Environmental Impact of Municipal Solid Waste Incinerator Bottom Ash Asphalt Concrete Leachate on Surface and Groundwater

摘要

The inclusion of waste materials in mixes and fills from many industries has greatly added to the perception of highways as "linear landfills." In response to precipitation events or groundwater flow, there is a potential for leaching of the chemical constituents from highway construction and repair C&R materials and transport to adjacent surface and subsurface water bodies. Municipal solid waste incinerator bottom ash (MSWIBA) fettle residue from the incineration of urban solid wastes. In this study, MSWIBA-asphalt concrete (MSWIBA-AC) was evaluated for its potential environmental impact on surface and groundwater using a validated chemical and toxicity testing methodology. MSWIBA-AC was formulated as a standard pavement material from ash, aggregate, and asphalt binder. MSWIBA-AC leachate contained a mixture of organic compounds (Total Organic Carbon [TOC] ≈ 10 mg/L) but only one potentially toxic metallic contaminant (Al).
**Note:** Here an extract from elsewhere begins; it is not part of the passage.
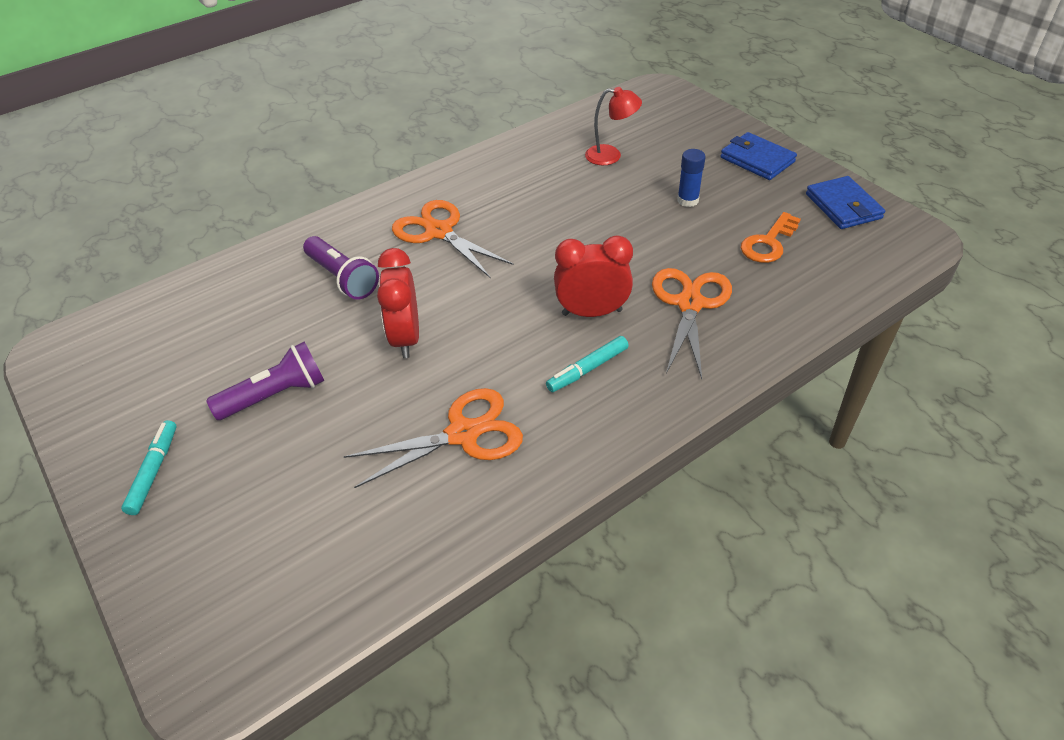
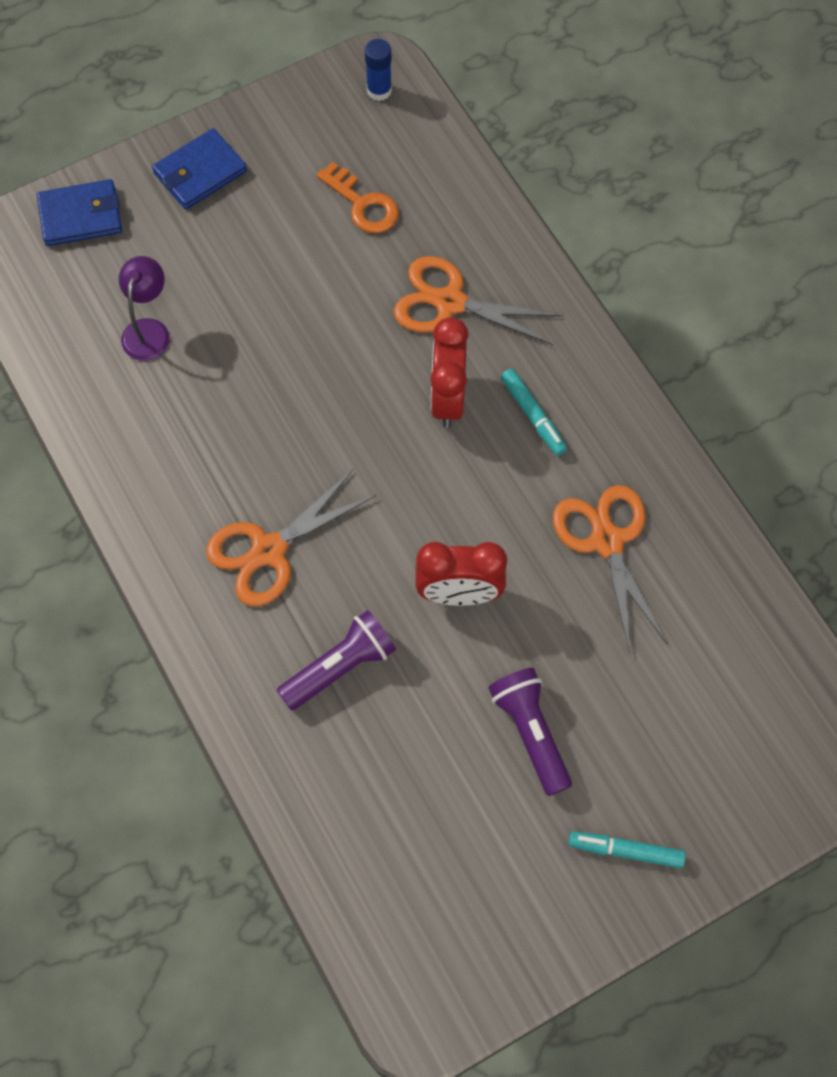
camera: 85 degrees left, 20 degrees up
red lamp [585,87,642,165] -> purple lamp [118,256,170,361]
blue glue stick [677,149,705,207] -> blue glue stick moved to [365,39,392,101]
blue wallet [806,176,885,229] -> blue wallet moved to [37,179,122,246]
MSWIBA-AC leachates exhibited very high aquatic toxicity. The toxicity in MSWIBA-AC leachate was completely removed by soil sorption and was not reduced by photolysis. Reduction of toxicity in the volatilization test was promoted by the aeration of the leachate, which decreased pH to near neutrality and resulted in precipitation of Al as Al(OH)_3. In the biodegradation experiment, after adjusting the leachate pH to 7 with a buffer solution, Al was precipitated and no toxicity was observed. It was concluded that Al is the primary toxicant in MSWIBA-AC leachate due to its high initial solubility in the leachate. The results, confirmed by gas chromatography/mass spectrometry analysis, showed that the organic compounds in the MSWIBA-AC leachate were nontoxic or not known to be toxic. Toxic contaminants in MSWIBA-AC leachate thus can be removed either by soil sorption or by adjusting the environmental conditions such as pH, and should not be transported into nearby soils and groundwater.